June 30, 2005
Movie Review: Batman Begins
One review I saw online referred to Batman Begins as an action movie under glass. I can see where the guy was coming from. There was a lot of action, but for some reason I wasn't able to really get into it. Don't get me wrong, it was a good flick. It just seemed a little flat.
Since this movie covers the creation of Batman there's a lot more talking and a lot less bad guys running rampant across the city. The backstory was done well, and helped to explain why the Waynes were alone in the alley after having seen the show. (It also explains why Bruce/Batman feels so guilty about it all those years later.)
While he was done fairly well, I'm not quite sure Ra's Al Ghul should have been in the beginning of the story. Al Ghul's fascination with Batman was as an intellectual near-equal, and the young Batman in the movie just wasn't up to snuff yet -- he wasn't "mindful of [his] surroundings" and in complete control. Maybe in the next film, depending on how much time elapses.
The Scarecrow, on the other hand, made a good starting villian for a fledgeling Batman. Not many henchmen, and a fairly simple plot. And for a hero who hadn't quite conquered his fears yet, a "fear gas" makes a formidible-enough weapon. The conversion from the Batman cartoon series was good -- the Scarecrow was close enough to the cartoon while still being real, and the actor played a nutball rather well. (I heard he'd auditioned to play Batman. I think he was a little too pretty to be the though guy Batman has to be.)
I wasn't too sure when I saw Michael Caine as Alfred, but he did it well -- I don't think I've ever seen Alfred act like a human instead of a snobby quasi-automaton. Again, he may become more of a "typical" butler in the next film(s) but in this movie Bruce Wayne needed a father figure, not a yes-man. I like that version of Alfred.
My final praise for the actors goes to Gary Oldman and Liam Neeson.
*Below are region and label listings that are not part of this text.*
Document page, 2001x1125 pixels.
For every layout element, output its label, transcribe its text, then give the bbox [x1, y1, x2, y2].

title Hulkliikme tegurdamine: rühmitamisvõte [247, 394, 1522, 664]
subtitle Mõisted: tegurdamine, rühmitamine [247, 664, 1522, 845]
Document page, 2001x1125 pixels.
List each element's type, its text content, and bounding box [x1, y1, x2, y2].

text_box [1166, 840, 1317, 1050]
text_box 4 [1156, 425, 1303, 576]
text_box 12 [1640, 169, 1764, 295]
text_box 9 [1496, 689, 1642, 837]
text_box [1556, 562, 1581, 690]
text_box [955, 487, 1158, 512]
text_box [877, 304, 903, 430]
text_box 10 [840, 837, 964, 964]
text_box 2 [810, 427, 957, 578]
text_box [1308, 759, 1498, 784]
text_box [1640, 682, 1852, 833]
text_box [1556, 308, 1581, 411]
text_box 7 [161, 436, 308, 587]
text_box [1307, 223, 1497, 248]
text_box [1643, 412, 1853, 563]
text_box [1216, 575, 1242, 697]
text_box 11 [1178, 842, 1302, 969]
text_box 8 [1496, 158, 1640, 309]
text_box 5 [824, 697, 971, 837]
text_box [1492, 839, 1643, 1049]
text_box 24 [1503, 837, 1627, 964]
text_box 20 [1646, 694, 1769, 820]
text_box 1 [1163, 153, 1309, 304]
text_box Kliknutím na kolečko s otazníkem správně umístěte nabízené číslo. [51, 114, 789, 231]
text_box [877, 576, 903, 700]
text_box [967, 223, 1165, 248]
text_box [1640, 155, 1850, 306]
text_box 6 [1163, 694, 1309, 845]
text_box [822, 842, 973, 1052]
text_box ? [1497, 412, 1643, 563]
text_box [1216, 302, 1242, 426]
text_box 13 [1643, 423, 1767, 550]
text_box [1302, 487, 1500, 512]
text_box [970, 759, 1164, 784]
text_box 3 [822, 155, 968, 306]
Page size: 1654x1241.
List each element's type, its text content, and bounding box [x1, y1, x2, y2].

Oldman played a Jim Gordon who actually looked like a frustrated, grizzled old cop. And Neeson did a wonderful job playing his role as Bruce Wayne's instructor in the art of deception. If you listen more closely than I did, and you're familar with the Batman cartoon, you'll figure out a plot "twist" that I thought was a hole up until the end of the movie.
So all in all, good film, except for the aforementioned flatness. And I think that will be fixed in the sequels when they don't need to cut around to Bruce's past while playing out the present. Maybe go to a matinee to avoid paying nine dollars, but go see it.